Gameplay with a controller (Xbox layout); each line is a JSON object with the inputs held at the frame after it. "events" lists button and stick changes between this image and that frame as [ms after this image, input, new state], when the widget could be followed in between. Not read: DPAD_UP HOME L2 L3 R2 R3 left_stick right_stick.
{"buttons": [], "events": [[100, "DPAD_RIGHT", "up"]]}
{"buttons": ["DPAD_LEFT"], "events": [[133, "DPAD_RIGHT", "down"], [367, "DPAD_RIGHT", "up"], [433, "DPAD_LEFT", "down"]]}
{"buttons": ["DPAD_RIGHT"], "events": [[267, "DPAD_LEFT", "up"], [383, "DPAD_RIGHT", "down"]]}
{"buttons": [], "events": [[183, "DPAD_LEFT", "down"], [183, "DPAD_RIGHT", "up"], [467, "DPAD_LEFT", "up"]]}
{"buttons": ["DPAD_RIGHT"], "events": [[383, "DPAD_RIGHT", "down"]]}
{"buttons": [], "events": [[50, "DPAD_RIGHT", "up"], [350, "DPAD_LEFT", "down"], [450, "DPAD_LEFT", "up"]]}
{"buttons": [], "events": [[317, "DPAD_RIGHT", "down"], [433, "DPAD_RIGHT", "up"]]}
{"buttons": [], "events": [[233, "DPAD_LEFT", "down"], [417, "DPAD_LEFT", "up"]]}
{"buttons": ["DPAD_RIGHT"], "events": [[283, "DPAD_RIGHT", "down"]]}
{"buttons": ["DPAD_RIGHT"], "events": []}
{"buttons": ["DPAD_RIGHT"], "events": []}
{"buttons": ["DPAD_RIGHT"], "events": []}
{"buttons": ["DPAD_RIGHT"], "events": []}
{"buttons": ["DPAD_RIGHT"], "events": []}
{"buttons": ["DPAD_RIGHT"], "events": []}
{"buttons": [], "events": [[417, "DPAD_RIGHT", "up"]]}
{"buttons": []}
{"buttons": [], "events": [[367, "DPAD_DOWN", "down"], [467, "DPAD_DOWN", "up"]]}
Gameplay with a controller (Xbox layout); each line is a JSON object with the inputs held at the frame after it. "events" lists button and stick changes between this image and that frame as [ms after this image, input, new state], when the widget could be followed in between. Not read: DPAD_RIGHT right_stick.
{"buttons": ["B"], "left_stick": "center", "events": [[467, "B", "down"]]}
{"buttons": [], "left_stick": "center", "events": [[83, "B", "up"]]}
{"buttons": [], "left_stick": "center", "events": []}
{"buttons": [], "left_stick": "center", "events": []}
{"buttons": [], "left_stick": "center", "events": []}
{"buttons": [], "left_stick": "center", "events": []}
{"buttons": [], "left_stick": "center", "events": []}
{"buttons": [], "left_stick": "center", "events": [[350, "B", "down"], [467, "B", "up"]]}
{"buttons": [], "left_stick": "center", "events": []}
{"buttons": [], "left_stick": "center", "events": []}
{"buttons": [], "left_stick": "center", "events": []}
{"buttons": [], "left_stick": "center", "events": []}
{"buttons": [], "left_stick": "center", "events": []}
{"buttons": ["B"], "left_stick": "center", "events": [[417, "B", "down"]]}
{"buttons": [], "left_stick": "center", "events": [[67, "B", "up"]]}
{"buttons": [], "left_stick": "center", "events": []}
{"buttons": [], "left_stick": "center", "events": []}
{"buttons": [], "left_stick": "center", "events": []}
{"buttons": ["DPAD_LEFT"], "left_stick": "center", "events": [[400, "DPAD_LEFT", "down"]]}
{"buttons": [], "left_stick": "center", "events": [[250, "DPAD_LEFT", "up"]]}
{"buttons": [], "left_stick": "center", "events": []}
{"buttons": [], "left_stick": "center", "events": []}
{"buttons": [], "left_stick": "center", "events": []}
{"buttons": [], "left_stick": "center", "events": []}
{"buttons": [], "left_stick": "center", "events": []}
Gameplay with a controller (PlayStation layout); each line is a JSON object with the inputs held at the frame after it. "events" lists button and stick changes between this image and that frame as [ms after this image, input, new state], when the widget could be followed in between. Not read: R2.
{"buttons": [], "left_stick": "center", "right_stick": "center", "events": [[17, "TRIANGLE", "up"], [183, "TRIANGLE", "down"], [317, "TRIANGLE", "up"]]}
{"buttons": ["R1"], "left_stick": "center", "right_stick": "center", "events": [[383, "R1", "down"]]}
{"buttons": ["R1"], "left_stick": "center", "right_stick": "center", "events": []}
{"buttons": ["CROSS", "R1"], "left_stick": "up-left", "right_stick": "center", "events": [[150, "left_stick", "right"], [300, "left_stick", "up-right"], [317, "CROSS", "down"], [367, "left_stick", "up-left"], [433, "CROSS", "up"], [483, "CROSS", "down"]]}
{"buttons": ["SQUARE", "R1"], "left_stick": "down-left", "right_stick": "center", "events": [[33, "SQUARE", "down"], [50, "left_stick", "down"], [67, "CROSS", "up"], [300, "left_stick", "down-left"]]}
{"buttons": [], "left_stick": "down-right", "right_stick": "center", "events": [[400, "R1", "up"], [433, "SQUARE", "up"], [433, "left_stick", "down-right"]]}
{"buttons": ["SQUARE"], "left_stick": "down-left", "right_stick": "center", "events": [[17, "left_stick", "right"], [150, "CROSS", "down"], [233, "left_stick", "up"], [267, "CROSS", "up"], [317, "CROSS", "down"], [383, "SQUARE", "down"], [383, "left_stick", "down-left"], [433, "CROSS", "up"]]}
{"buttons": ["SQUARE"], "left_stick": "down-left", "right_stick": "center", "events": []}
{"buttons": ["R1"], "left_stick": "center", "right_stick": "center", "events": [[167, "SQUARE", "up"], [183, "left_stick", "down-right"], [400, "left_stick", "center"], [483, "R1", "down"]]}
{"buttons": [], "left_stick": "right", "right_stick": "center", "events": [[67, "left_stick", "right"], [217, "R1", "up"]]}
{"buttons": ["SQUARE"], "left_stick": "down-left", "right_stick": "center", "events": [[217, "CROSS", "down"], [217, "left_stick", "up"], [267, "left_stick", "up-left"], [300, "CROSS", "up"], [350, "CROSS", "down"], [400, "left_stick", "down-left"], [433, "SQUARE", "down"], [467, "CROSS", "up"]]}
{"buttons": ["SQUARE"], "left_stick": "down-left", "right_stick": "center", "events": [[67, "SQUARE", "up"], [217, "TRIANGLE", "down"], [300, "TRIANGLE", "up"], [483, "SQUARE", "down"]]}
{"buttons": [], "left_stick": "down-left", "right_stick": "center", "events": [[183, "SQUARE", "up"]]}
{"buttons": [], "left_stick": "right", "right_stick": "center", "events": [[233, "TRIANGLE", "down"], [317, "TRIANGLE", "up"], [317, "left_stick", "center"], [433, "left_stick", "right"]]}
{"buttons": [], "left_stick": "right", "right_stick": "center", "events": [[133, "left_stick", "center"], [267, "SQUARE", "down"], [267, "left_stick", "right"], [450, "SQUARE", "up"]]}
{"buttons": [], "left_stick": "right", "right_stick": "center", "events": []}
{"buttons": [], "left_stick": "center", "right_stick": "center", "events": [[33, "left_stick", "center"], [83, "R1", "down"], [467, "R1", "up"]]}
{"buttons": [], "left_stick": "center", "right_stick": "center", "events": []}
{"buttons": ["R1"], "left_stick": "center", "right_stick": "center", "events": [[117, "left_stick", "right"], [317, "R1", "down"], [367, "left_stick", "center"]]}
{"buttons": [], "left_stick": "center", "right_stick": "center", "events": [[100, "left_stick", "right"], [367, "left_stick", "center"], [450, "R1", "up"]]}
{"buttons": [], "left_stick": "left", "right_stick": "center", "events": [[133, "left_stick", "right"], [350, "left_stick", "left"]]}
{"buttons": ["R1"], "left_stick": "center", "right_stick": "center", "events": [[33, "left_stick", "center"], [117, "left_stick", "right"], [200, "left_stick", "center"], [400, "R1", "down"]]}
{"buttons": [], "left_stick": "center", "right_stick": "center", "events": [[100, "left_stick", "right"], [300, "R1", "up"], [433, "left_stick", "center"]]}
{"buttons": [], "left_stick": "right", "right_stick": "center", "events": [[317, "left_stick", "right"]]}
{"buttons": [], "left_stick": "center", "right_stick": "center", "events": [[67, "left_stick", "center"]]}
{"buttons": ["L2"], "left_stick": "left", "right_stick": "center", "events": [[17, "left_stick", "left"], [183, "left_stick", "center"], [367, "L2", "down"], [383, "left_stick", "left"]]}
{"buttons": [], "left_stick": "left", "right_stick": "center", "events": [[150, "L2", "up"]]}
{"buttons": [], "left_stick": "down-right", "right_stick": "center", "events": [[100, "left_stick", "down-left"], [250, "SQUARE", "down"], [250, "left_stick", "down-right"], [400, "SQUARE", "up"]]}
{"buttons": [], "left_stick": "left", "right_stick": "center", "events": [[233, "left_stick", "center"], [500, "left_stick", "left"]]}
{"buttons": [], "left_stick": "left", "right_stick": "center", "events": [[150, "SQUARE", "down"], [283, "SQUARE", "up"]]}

(Task instructions)
If a line in the entries holds the string "Xbox", count it, then state the total and nothing more.

(Output for this exercise)
2